Prompt 1: Can you update the dash thread between "I was thinking maybe the" and "am talking about.", inclusive, so that "pictures" becomes "photos"?

Quoted passage:

==================================================

# 67 Dash Archaeology



## Colorado67GTO (Sep 11, 2014)

I am working on the dash for my mariner turquoise exterior with black interior 67. I have removed the wood grain and it appears to be dark turquoise underneath. Also there appears to be overspray on the heater control and the back of the dash that also appears to be mariner turquoise. 

I want to restore the dash to the correct colors, which I think is black, but the underlying color and overspray has me questioning.

I was thinking maybe the dash was previously replaced and the color is just a coincidence. Also, I was thinking maybe this was a Tempest or Lemans dash someone tried to make into a GTO dash. 

I have added some pictures. They aren’t the best, but they may help to show what I am talking about. 

Finally, if anyone can describe which parts of the dash should be painted black, left, chrome or something else. 

Thanks in advance.


----------



## GTOJUNIOR (Aug 7, 2011)

That Bezel appears to be 100% correct. All bezels start out with the electro-plate chrome and then the interior color (In this case Black) is applied.
Then the insert (Blue/Green) is applied. Remembering they all start out as TEMPEST bezels and then the
wood grain would be applied for GTO models.
I have seen some LeMans' with wood grain from the factory but thats another story. Over-spray isn't uncommon in the fast pace of an assembly line. I have had a few original cars come through with over-spray on the back of the gauge housings. Speaking of gauges the Pods (Round ports) on the bezel came Green Blue on early years then switched to a flat/mat black, off hand I don't recall when this change was implemented. You might reach out to Pete with Precision Pontiac he has a great knowledge of this process and is the Go-To guy for Gauge restoration. Attached is an NOS 1967 Dash Bezel for reference.

Cheers.


----------



## Colorado67GTO (Sep 11, 2014)

Thanks so much GTOJUNIOR. This is very helpful.


----------

==================================================

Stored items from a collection
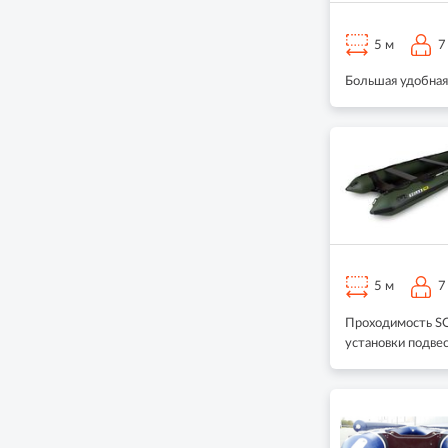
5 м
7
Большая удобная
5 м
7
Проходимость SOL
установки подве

==================================================

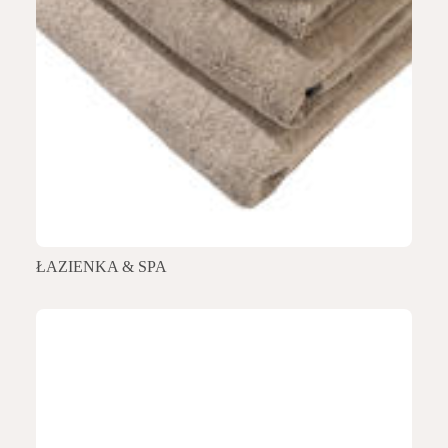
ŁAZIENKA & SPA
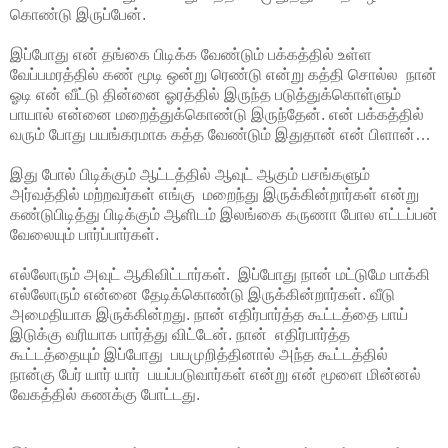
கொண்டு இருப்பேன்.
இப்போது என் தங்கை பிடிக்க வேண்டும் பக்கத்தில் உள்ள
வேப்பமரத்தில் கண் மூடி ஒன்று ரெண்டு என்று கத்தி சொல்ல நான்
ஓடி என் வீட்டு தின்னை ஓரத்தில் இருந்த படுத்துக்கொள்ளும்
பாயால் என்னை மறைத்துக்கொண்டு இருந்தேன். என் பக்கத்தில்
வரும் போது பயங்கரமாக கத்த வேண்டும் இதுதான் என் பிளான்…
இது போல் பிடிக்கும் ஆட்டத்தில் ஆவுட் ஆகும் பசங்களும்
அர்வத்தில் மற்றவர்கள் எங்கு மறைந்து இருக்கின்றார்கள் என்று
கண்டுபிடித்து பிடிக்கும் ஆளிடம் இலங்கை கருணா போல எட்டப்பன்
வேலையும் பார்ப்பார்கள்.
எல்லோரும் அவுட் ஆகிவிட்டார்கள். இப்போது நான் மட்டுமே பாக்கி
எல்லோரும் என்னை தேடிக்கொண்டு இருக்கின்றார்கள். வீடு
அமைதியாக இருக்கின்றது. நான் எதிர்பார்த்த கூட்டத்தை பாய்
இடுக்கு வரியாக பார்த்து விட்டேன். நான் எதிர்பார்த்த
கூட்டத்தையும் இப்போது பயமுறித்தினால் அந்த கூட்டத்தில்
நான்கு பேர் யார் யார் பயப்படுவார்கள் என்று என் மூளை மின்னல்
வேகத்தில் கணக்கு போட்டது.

==================================================

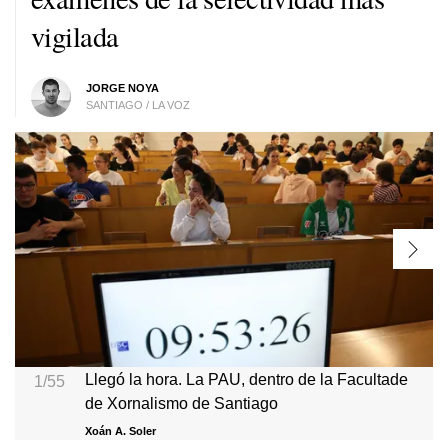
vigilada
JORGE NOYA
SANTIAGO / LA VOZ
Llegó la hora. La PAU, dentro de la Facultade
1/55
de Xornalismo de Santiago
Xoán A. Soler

==================================================

Prompt 2: Could you extract, word for word, the lines of the rows above between the line holding "கொண்டு இருப்பேன்." and the line holding "வேகத்தில் கணக்கு போட்டது.", inclusive?

Written answer 1:
I was thinking maybe the dash was previously replaced and the color is just a coincidence. Also, I was thinking maybe this was a Tempest or Lemans dash someone tried to make into a GTO dash. 

I have added some photos. They aren’t the best, but they may help to show what I am talking about.

Written answer 2:
கொண்டு இருப்பேன்.
இப்போது என் தங்கை பிடிக்க வேண்டும் பக்கத்தில் உள்ள
வேப்பமரத்தில் கண் மூடி ஒன்று ரெண்டு என்று கத்தி சொல்ல நான்
ஓடி என் வீட்டு தின்னை ஓரத்தில் இருந்த படுத்துக்கொள்ளும்
பாயால் என்னை மறைத்துக்கொண்டு இருந்தேன். என் பக்கத்தில்
வரும் போது பயங்கரமாக கத்த வேண்டும் இதுதான் என் பிளான்…
இது போல் பிடிக்கும் ஆட்டத்தில் ஆவுட் ஆகும் பசங்களும்
அர்வத்தில் மற்றவர்கள் எங்கு மறைந்து இருக்கின்றார்கள் என்று
கண்டுபிடித்து பிடிக்கும் ஆளிடம் இலங்கை கருணா போல எட்டப்பன்
வேலையும் பார்ப்பார்கள்.
எல்லோரும் அவுட் ஆகிவிட்டார்கள். இப்போது நான் மட்டுமே பாக்கி
எல்லோரும் என்னை தேடிக்கொண்டு இருக்கின்றார்கள். வீடு
அமைதியாக இருக்கின்றது. நான் எதிர்பார்த்த கூட்டத்தை பாய்
இடுக்கு வரியாக பார்த்து விட்டேன். நான் எதிர்பார்த்த
கூட்டத்தையும் இப்போது பயமுறித்தினால் அந்த கூட்டத்தில்
நான்கு பேர் யார் யார் பயப்படுவார்கள் என்று என் மூளை மின்னல்
வேகத்தில் கணக்கு போட்டது.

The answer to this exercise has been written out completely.